In the 1990s, I was the only female partner in a four-partner financial planning firm. On Friday afternoons in the summer, I would watch my male colleagues leave the office early for “important business” on the golf course. It wasn’t long before I decided I needed to be doing this business too, and decided to take up golf. On my first round out, I tried to act confident as I teed up my ball in exactly the same place as one of my partners had just done.
He came running up to me, waving his hands just as I prepared to swing. “Stop!” he said. “You need to shoot from there,” as he pointed a good 20 yards ahead of where we stood. It was thus I learned about “ladies’ tees” – a convenient advantage given to women golfers who presumably do not have the same upper body strength as their male counterparts.
If only the game of life was like the game of golf! But alas, such is not the case, particularly when we consider life’s later years. The experience of women and men can be vastly different in the retirement years, and in this case, the advantage definitely goes to men. Men are typically well ahead of women in terms of their financial security and the resources they bring into their retirement.
The reasons for the male advantage are generally well known. First and foremost, they have shorter life expectancies – by approximately five years – meaning their retirement nest egg doesn’t have to be a big as a woman’s. Their lesser need notwithstanding, men nevertheless accumulate more than women, as a result of higher pay and longer time spent in the workforce. Because women often remain the primary caretakers of children and the elderly, they work about seven fewer years compared to men. This translates into significant shortfalls in retirement plan savings and Social Security credits.
There is, however, another major factor that operates differently for the genders in their retirement years, and has received far less attention. From the age of 65 to the end of life, the majority of American women are single, whereas the majority of men are married. As the old adage goes, “two can live more cheaply than one,” and such is certainly true in retirement. There is no cost sharing of basic living expenses for older single women, and often they pay for household tasks a domestic partner would otherwise provide. And while it is tempting to argue that many of those single 65+ women were once married and therefore have the wealth of a deceased spouse to ease the transition, the statistics suggest otherwise. After losing a partner through death or divorce, a woman’s standard of living generally declines.

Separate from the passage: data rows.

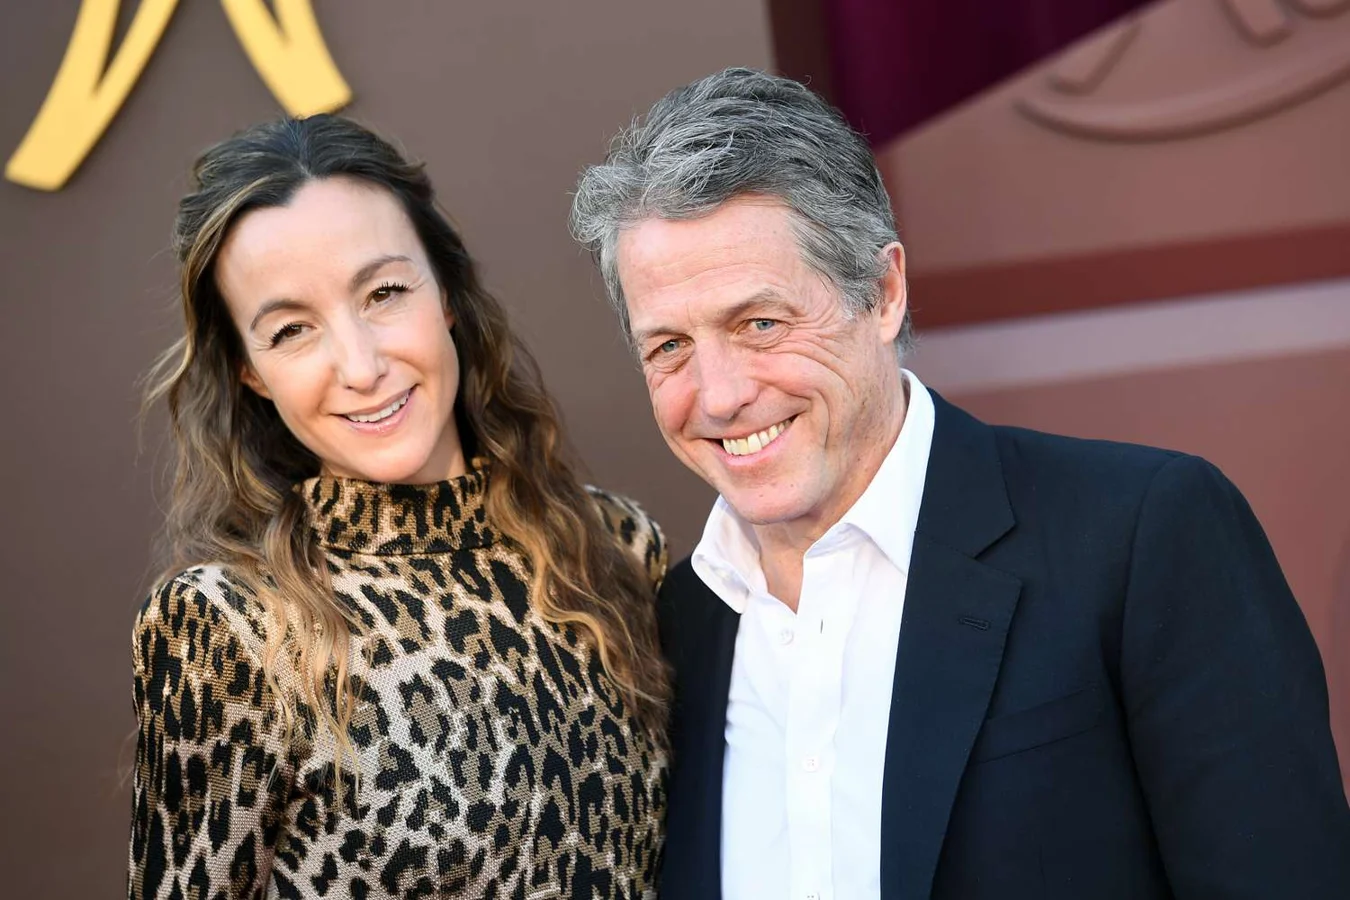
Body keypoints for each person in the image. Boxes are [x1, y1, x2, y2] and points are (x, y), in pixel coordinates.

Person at [570, 68, 1350, 900]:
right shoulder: (669, 632)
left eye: (760, 323)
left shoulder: (1143, 537)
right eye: (670, 347)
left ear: (883, 294)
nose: (720, 395)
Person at [129, 115, 670, 900]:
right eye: (291, 330)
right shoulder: (231, 627)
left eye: (383, 293)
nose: (361, 365)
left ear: (445, 291)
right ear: (249, 371)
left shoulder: (617, 547)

So given the reality that women must drive harder, hit the ball longer, to reach the green of a secure retirement, what actions should every woman be taking?
- Put herself first – even ahead of children and elderly parents. This does not mean neglecting those she loves. Far from it. It means taking care of herself so she is not depleted financially or emotionally. It means funding a retirement plan before funding a college savings plan. It means tapping parents’ own assets for their care, and knowing that Medicaid is available as a safety net if those assets run out. It means hiring the help needed, or even having her parents pay her for caretaking services.
- Build her own retirement assets. When a woman is not working, she should still try to set aside funds for her future. This can be done through spousal IRAs, or even in after-tax savings accounts.
- Invest in herself. The key here is to remain marketable and employable even when there are times she cannot work or chooses not to. Getting back to work is the best way to build retirement wealth, through participation in a retirement plan and building up more Social Security credits. Investing in herself also means getting the disability and long-term care insurance coverage women need but often neglect.
- Get smart about Social Security. All women need to be aware that benefits are calculated on the highest 35 years of earnings. If there are fewer than 35 years, then zeroes go into the calculation, bringing down the benefit. And women need to know they are eligible for a spousal benefit as long as they have been married to their spouse for at least 10 years. Those two numbers – 35 and 10 – should be top of mind before making decisions to leave the workplace or a marriage.
- Take more investment risk. Back to the golf metaphor – every woman needs a powerful driver for her retirement game plan. She needs the growth of equities more than the safety of fixed income, particularly in the early years of investing.
Finally, women need to ask for help. Singleness in retirement does not require stoic self-sufficiency, nor does it mean going it alone. Finding a CFP® professional to be a trusted partner in budgeting, risk management, and investing decisions allows women to overcome the disadvantages they may face in retirement, and helps them achieve the financial security they so richly deserve.